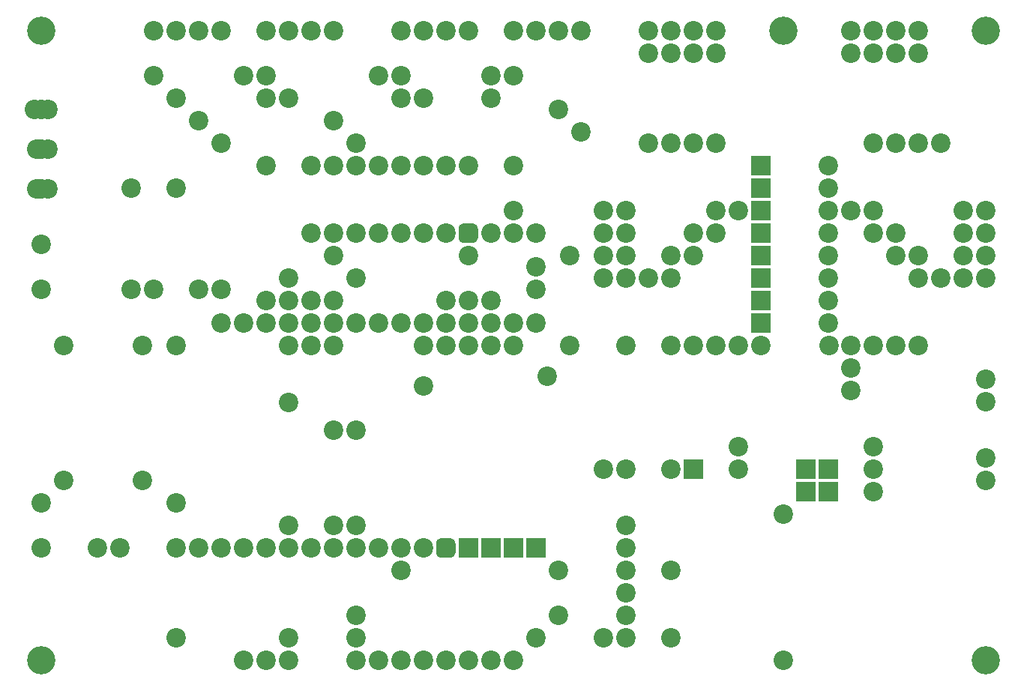
<source format=gbr>
%TF.GenerationSoftware,KiCad,Pcbnew,(5.1.6)-1*%
%TF.CreationDate,2022-03-25T10:42:17-05:00*%
%TF.ProjectId,controller,636f6e74-726f-46c6-9c65-722e6b696361,rev?*%
%TF.SameCoordinates,Original*%
%TF.FileFunction,Soldermask,Bot*%
%TF.FilePolarity,Negative*%
%FSLAX46Y46*%
G04 Gerber Fmt 4.6, Leading zero omitted, Abs format (unit mm)*
G04 Created by KiCad (PCBNEW (5.1.6)-1) date 2022-03-25 10:42:17*
%MOMM*%
%LPD*%
G01*
G04 APERTURE LIST*
%ADD10C,2.200000*%
%ADD11R,2.200000X2.200000*%
%ADD12C,3.200000*%
G04 APERTURE END LIST*
D10*
%TO.C,U4*%
X25400000Y43180000D03*
X27940000Y43180000D03*
X30480000Y43180000D03*
X33020000Y43180000D03*
X35560000Y43180000D03*
X38100000Y43180000D03*
X40640000Y43180000D03*
X43180000Y43180000D03*
X45720000Y43180000D03*
X48260000Y43180000D03*
X50800000Y43180000D03*
X53340000Y43180000D03*
X55880000Y43180000D03*
X58420000Y43180000D03*
X60960000Y43180000D03*
D11*
X60960000Y17780000D03*
X58420000Y17780000D03*
X55880000Y17780000D03*
X53340000Y17780000D03*
G36*
G01*
X49700000Y17230000D02*
X49700000Y18330000D01*
G75*
G02*
X50250000Y18880000I550000J0D01*
G01*
X51350000Y18880000D01*
G75*
G02*
X51900000Y18330000I0J-550000D01*
G01*
X51900000Y17230000D01*
G75*
G02*
X51350000Y16680000I-550000J0D01*
G01*
X50250000Y16680000D01*
G75*
G02*
X49700000Y17230000I0J550000D01*
G01*
G37*
D10*
X48260000Y17780000D03*
X45720000Y17780000D03*
X43180000Y17780000D03*
X40640000Y17780000D03*
X38100000Y17780000D03*
X35560000Y17780000D03*
X33020000Y17780000D03*
X30480000Y17780000D03*
X27940000Y17780000D03*
X25400000Y17780000D03*
%TD*%
%TO.C,C1*%
X68580000Y48260000D03*
X71120000Y48260000D03*
%TD*%
%TO.C,C2*%
X68580000Y50800000D03*
X71120000Y50800000D03*
%TD*%
%TO.C,C3*%
X71120000Y53340000D03*
X68580000Y53340000D03*
%TD*%
%TO.C,C4*%
X68580000Y55880000D03*
X71120000Y55880000D03*
%TD*%
%TO.C,C5*%
X109220000Y55880000D03*
X111760000Y55880000D03*
%TD*%
%TO.C,C6*%
X111760000Y53340000D03*
X109220000Y53340000D03*
%TD*%
%TO.C,C7*%
X109220000Y50800000D03*
X111760000Y50800000D03*
%TD*%
%TO.C,C8*%
X111760000Y48260000D03*
X109220000Y48260000D03*
%TD*%
%TO.C,C9*%
X58420000Y53340000D03*
X60960000Y53340000D03*
%TD*%
%TO.C,C10*%
X15240000Y58420000D03*
X20320000Y58420000D03*
%TD*%
%TO.C,C11*%
X96520000Y35560000D03*
X96520000Y38100000D03*
%TD*%
%TO.C,C12*%
X60960000Y49530000D03*
X60960000Y46990000D03*
%TD*%
%TO.C,C13*%
X83820000Y29210000D03*
X83820000Y26670000D03*
%TD*%
%TO.C,C14*%
X22860000Y17780000D03*
X20320000Y17780000D03*
%TD*%
%TO.C,J1*%
X5080000Y52070000D03*
X5080000Y46990000D03*
%TD*%
%TO.C,J2*%
X17780000Y76200000D03*
X20320000Y76200000D03*
X22860000Y76200000D03*
X25400000Y76200000D03*
%TD*%
%TO.C,J3*%
X38100000Y76200000D03*
X35560000Y76200000D03*
X33020000Y76200000D03*
X30480000Y76200000D03*
%TD*%
%TO.C,J4*%
X45720000Y76200000D03*
X48260000Y76200000D03*
X50800000Y76200000D03*
X53340000Y76200000D03*
%TD*%
%TO.C,J5*%
X66040000Y76200000D03*
X63500000Y76200000D03*
X60960000Y76200000D03*
X58420000Y76200000D03*
%TD*%
%TO.C,J6*%
X73660000Y73660000D03*
X73660000Y76200000D03*
%TD*%
%TO.C,J7*%
X76200000Y76200000D03*
X76200000Y73660000D03*
%TD*%
%TO.C,J8*%
X78740000Y73660000D03*
X78740000Y76200000D03*
%TD*%
%TO.C,J9*%
X81280000Y73660000D03*
X81280000Y76200000D03*
%TD*%
%TO.C,J10*%
X96520000Y73660000D03*
X96520000Y76200000D03*
%TD*%
%TO.C,J11*%
X99060000Y76200000D03*
X99060000Y73660000D03*
%TD*%
%TO.C,J12*%
X101600000Y76200000D03*
X101600000Y73660000D03*
%TD*%
%TO.C,J13*%
X104140000Y76200000D03*
X104140000Y73660000D03*
%TD*%
%TO.C,J14*%
X5080000Y17780000D03*
X5080000Y22860000D03*
%TD*%
%TO.C,J15*%
X13970000Y17780000D03*
X11430000Y17780000D03*
%TD*%
%TO.C,J16*%
X25400000Y46990000D03*
X22860000Y46990000D03*
%TD*%
D11*
%TO.C,J17*%
X78740000Y26670000D03*
D10*
X76200000Y26670000D03*
%TD*%
%TO.C,J18*%
X33020000Y5080000D03*
X30480000Y5080000D03*
X27940000Y5080000D03*
%TD*%
%TO.C,J19*%
X58420000Y5080000D03*
X55880000Y5080000D03*
X53340000Y5080000D03*
X50800000Y5080000D03*
X48260000Y5080000D03*
X45720000Y5080000D03*
X43180000Y5080000D03*
X40640000Y5080000D03*
%TD*%
%TO.C,J20*%
X111760000Y34290000D03*
X111760000Y36830000D03*
%TD*%
%TO.C,J22*%
X111760000Y27940000D03*
X111760000Y25400000D03*
%TD*%
%TO.C,M1*%
X16510000Y40640000D03*
X16510000Y25400000D03*
X7620000Y25400000D03*
X7620000Y40640000D03*
%TD*%
%TO.C,M2*%
X71120000Y20320000D03*
X71120000Y17780000D03*
X71120000Y15240000D03*
X71120000Y12700000D03*
X71120000Y10160000D03*
X71120000Y7620000D03*
%TD*%
%TO.C,R1*%
X76200000Y40640000D03*
X76200000Y48260000D03*
%TD*%
%TO.C,R2*%
X73660000Y48260000D03*
X73660000Y63500000D03*
%TD*%
%TO.C,R3*%
X78740000Y40640000D03*
X78740000Y50800000D03*
%TD*%
%TO.C,R4*%
X76200000Y63500000D03*
X76200000Y50800000D03*
%TD*%
%TO.C,R5*%
X81280000Y53340000D03*
X81280000Y40640000D03*
%TD*%
%TO.C,R6*%
X78740000Y63500000D03*
X78740000Y53340000D03*
%TD*%
%TO.C,R7*%
X83820000Y40640000D03*
X83820000Y55880000D03*
%TD*%
%TO.C,R8*%
X81280000Y55880000D03*
X81280000Y63500000D03*
%TD*%
%TO.C,R9*%
X96520000Y55880000D03*
X96520000Y40640000D03*
%TD*%
%TO.C,R10*%
X99060000Y63500000D03*
X99060000Y55880000D03*
%TD*%
%TO.C,R11*%
X99060000Y40640000D03*
X99060000Y53340000D03*
%TD*%
%TO.C,R12*%
X101600000Y53340000D03*
X101600000Y63500000D03*
%TD*%
%TO.C,R13*%
X101600000Y50800000D03*
X101600000Y40640000D03*
%TD*%
%TO.C,R14*%
X104140000Y50800000D03*
X104140000Y63500000D03*
%TD*%
%TO.C,R15*%
X104140000Y48260000D03*
X104140000Y40640000D03*
%TD*%
%TO.C,R16*%
X106680000Y63500000D03*
X106680000Y48260000D03*
%TD*%
%TO.C,R17*%
X33020000Y48260000D03*
X40640000Y48260000D03*
%TD*%
%TO.C,R18*%
X76200000Y7620000D03*
X76200000Y15240000D03*
%TD*%
%TO.C,SW1*%
X4572000Y58310000D03*
X5842000Y58310000D03*
X4572000Y62810000D03*
X5842000Y62810000D03*
X4318000Y67310000D03*
X5842000Y67310000D03*
X5080000Y67310000D03*
X5080000Y62810000D03*
X5080000Y58310000D03*
%TD*%
%TO.C,U1*%
X53340000Y60960000D03*
X35560000Y53340000D03*
X50800000Y60960000D03*
X38100000Y53340000D03*
X48260000Y60960000D03*
X40640000Y53340000D03*
X45720000Y60960000D03*
X43180000Y53340000D03*
X43180000Y60960000D03*
X45720000Y53340000D03*
X40640000Y60960000D03*
X48260000Y53340000D03*
X38100000Y60960000D03*
X50800000Y53340000D03*
X35560000Y60960000D03*
G36*
G01*
X52790000Y54440000D02*
X53890000Y54440000D01*
G75*
G02*
X54440000Y53890000I0J-550000D01*
G01*
X54440000Y52790000D01*
G75*
G02*
X53890000Y52240000I-550000J0D01*
G01*
X52790000Y52240000D01*
G75*
G02*
X52240000Y52790000I0J550000D01*
G01*
X52240000Y53890000D01*
G75*
G02*
X52790000Y54440000I550000J0D01*
G01*
G37*
%TD*%
%TO.C,U2*%
X93980000Y60960000D03*
D11*
X86360000Y43180000D03*
D10*
X93980000Y58420000D03*
D11*
X86360000Y45720000D03*
D10*
X93980000Y55880000D03*
D11*
X86360000Y48260000D03*
D10*
X93980000Y53340000D03*
D11*
X86360000Y50800000D03*
D10*
X93980000Y50800000D03*
D11*
X86360000Y53340000D03*
D10*
X93980000Y48260000D03*
D11*
X86360000Y55880000D03*
D10*
X93980000Y45720000D03*
D11*
X86360000Y58420000D03*
D10*
X93980000Y43180000D03*
D11*
X86360000Y60960000D03*
%TD*%
D10*
%TO.C,U3*%
X99060000Y24130000D03*
X99060000Y26670000D03*
X99060000Y29210000D03*
%TD*%
D11*
%TO.C,J21*%
X91440000Y24130000D03*
X93980000Y24130000D03*
%TD*%
%TO.C,J23*%
X91440000Y26670000D03*
X93980000Y26670000D03*
%TD*%
D10*
%TO.C,J24*%
X17780000Y46990000D03*
X15240000Y46990000D03*
%TD*%
D12*
X5080000Y5080000D03*
X5080000Y76200000D03*
X111760000Y76200000D03*
X111760000Y5080000D03*
X88900000Y76200000D03*
D10*
X86360000Y40640000D03*
X94119999Y40640000D03*
X68580000Y7620000D03*
X68580000Y26670000D03*
X71120000Y40640000D03*
X71120000Y26670000D03*
X64770000Y40640000D03*
X38100000Y50800000D03*
X53340000Y50800000D03*
X64770000Y50800000D03*
X55880000Y71120000D03*
X45720000Y71120000D03*
X27940000Y71120000D03*
X17780000Y71120000D03*
X58420000Y71120000D03*
X30480000Y71120000D03*
X43250711Y71120000D03*
X55880000Y53340000D03*
X20320000Y7620000D03*
X33020000Y7620000D03*
X33020000Y7620000D03*
X40640000Y7620000D03*
X20320000Y22860000D03*
X20320000Y40640000D03*
X88900000Y5080000D03*
X60960000Y7620000D03*
X88900000Y21590000D03*
X33089990Y34220010D03*
X33020000Y20320000D03*
X38100000Y31115000D03*
X38100000Y20320000D03*
X38100000Y66040000D03*
X22860000Y66040000D03*
X40640000Y63500000D03*
X25400000Y63500000D03*
X30480000Y45720000D03*
X55880000Y68580000D03*
X48260000Y68580000D03*
X33020000Y68580000D03*
X30480000Y68580000D03*
X20320000Y68580000D03*
X30480000Y60960000D03*
X45720000Y68580000D03*
X66040000Y64770000D03*
X58420000Y55880000D03*
X58420000Y60960000D03*
X63500000Y67310000D03*
X45720000Y15240000D03*
X63500000Y15240000D03*
X63500000Y10160000D03*
X40640000Y10160000D03*
X48260000Y40640000D03*
X48323500Y36068000D03*
X58420000Y40640000D03*
X62293500Y37211000D03*
X40640000Y31115000D03*
X40640000Y20320000D03*
X35560000Y40640000D03*
X35560000Y45720000D03*
X38100000Y40640000D03*
X38100000Y45720000D03*
X50800000Y40640000D03*
X50800000Y45720000D03*
X53340000Y40640000D03*
X53340000Y45720000D03*
X55880000Y40640000D03*
X55880000Y45720000D03*
X33020000Y40640000D03*
X33020000Y45720000D03*
M02*

</source>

*EXERCISE AIM*: In the material above, how many lines include the word "KiCad"? Answer with the number only.

*RESULT FOR THIS TASK*: 2